Protestors argued that the assault was not an isolated incident and indicates the prevalence of prejudice today in French society: “transphobia is still part of our daily life; it is rooted in the institutions which pathologize transgender people”.
Transphobic attacks continue to be reported worldwide; on March 19, a trans teen was left with a severe concussion in a school in Grimsby, UK after attempting to enter a changing room. She was attacked by a girl who smashed her head off the ground and stamped on her face, prompting a visit to the hospital to treat her concussion.

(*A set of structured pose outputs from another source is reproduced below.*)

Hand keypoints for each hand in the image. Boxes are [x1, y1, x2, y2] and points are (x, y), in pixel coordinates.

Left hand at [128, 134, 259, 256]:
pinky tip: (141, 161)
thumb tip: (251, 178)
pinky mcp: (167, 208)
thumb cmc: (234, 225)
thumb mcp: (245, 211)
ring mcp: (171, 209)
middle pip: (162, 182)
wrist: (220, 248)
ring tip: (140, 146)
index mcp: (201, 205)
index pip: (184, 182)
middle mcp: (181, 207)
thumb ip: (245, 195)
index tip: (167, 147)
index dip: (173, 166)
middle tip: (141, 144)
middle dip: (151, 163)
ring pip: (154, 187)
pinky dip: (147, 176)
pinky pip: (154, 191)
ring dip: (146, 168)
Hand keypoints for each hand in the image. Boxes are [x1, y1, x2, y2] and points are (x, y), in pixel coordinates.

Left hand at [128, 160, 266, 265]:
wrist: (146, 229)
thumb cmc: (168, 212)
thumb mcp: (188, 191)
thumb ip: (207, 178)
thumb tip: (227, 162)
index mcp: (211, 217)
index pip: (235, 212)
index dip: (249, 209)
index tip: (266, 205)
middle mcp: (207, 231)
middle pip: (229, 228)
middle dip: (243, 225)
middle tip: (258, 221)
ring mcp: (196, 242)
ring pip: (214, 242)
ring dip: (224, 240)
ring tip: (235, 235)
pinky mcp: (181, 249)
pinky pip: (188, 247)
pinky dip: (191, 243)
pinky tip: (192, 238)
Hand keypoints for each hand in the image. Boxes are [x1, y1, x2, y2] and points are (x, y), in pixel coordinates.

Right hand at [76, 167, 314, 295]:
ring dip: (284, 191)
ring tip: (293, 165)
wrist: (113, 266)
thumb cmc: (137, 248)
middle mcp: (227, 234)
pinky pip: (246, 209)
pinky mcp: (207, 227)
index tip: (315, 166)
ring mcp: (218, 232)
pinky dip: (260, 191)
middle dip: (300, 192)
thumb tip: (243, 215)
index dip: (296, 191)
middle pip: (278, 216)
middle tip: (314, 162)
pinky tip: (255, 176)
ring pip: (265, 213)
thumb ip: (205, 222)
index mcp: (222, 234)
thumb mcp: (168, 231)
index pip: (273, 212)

It was reported that this was the third time the student had been assaulted on the grounds of her gender identity.
Violence against transgender people has continued to be reported globally; 22 people have died in the US alone due to transphobic violence in 2018 and a transphobic attack in Dublin last year left a man with six stitches.
STAD (Stop Transphobia and Discrimination) campaign collects data on transphobic violence in Ireland in order to lobby the government for hate crime legislation and raise awareness. Incidents can be reported to their website.